R=Math.random;function a(b){return b[b.length*R()|0]}for(x=[a(l="abcdefghijklmnopqrstuvwxyz"),a(u=l.toUpperCase()),a(n="0123456789"),a(s="`~!@#$%^&*()_+-={}|[]\\:\";'<>?,./")];15>x.length;x.push(a(l+u+n+s)));alert(x.sort(function(){return 0.5-R()}).join(""))

Bash on *nix (114)

while ! grep -q [A-Z].*[a-z].*[0-9].*[^A-Za-z0-9]<<<$a$a$a$a
do a=`tr -dc !-~</dev/urandom|head -c15`
done
echo $a

To work correctly, $a must not be set to a valid but non-random password up front. If you want to include a= and a line break up front, that's three more characters but it allows you to run the thing repeatedly. You can obviously also replace all newlines with ; so you have a one-liner which you can execute as often as you whish.

Furthermore, you should have set LC_ALL=C or not set any locale-specific environment variables (LANG and LC_CTYPE in particular), since the character ranges depend on collation order being equal to ascii order.

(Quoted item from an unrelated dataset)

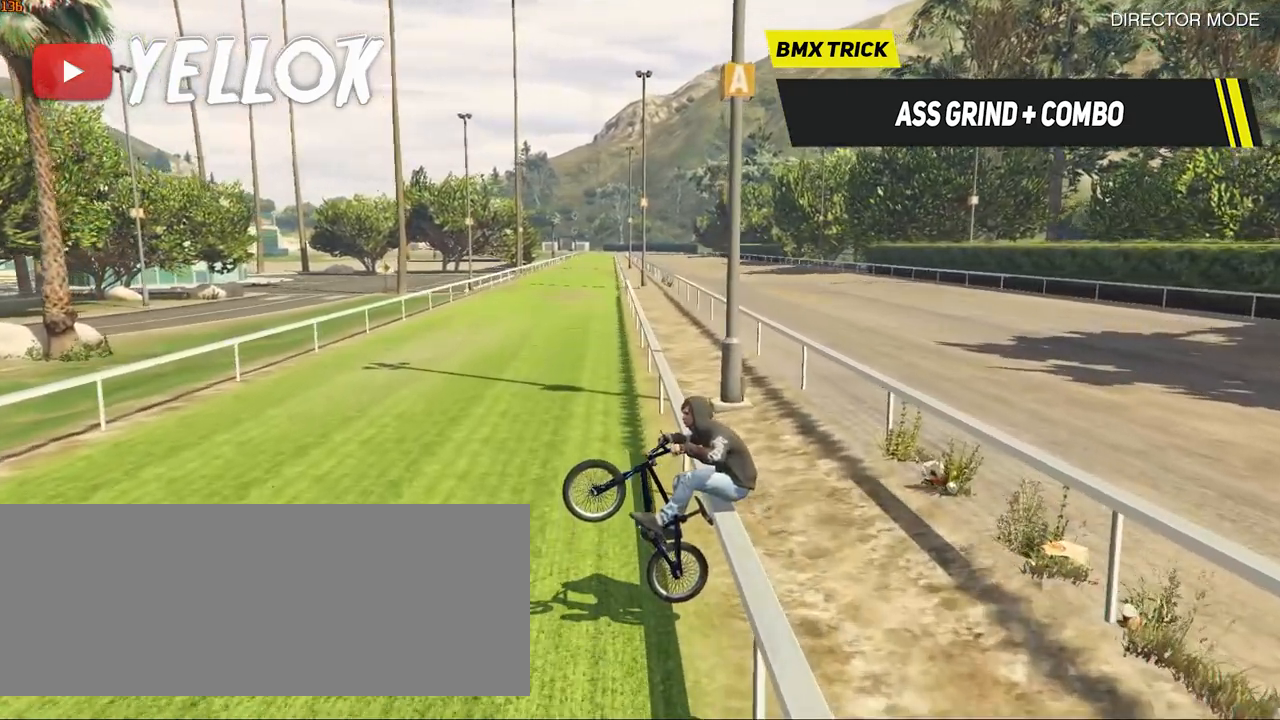
{"keys": [], "events": [[100, "ctrl_l", "down"], [300, "ctrl_l", "up"]]}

/dev/urandom is the a source of random bytes. !-~ is the range of all permissible characters, as specified in the question. tr -dc removes all characters not listed in its next argument. head takes 15 of the remaining characters. grep checks whether each of the required kinds does occur at least once. Its input consists of four copies of the candidate, so order of the symbols does not matter, hence all possible passwords stand a chance of getting selected. The -q to grep suppresses output.

For reasons unknown, /dev/random instead of /dev/urandom takes ages. It seems like entropy got exhausted pretty quickly. If you cd into /dev, you can avoid some more bytes, but that feels a bit like cheating.

Python 2 (153) or Python 3 (154)

Same idea.

import re,random
a=''
while not re.search('[A-Z].*[a-z].*[0-9].*[^A-Za-z0-9]',a*4):
 a=''.join(random.sample(''.join(map(chr,range(33,127))),15))
print a

For Python 3, the you'd write print(a), which costs one more byte.

JavaScript (168)

a=[];for(i=33;i<127;)a.push(s=String.fromCharCode(i++));
while(!/[A-Z].*[a-z].*[0-9].*[^A-Za-z0-9]/.test(s+s+s+s))
for(i=0,s="";i<15;++i)s+=a[Math.random()*94|0];alert(s)

I added the newlines for readability, but did not count them.

Clojure (63):

(->> (map char (range 33 128)) (shuffle) (take 15) (apply str))

But need to be improved to ensure that containing at least 1 character of each category (Upper, Lower, Digit, Symbol).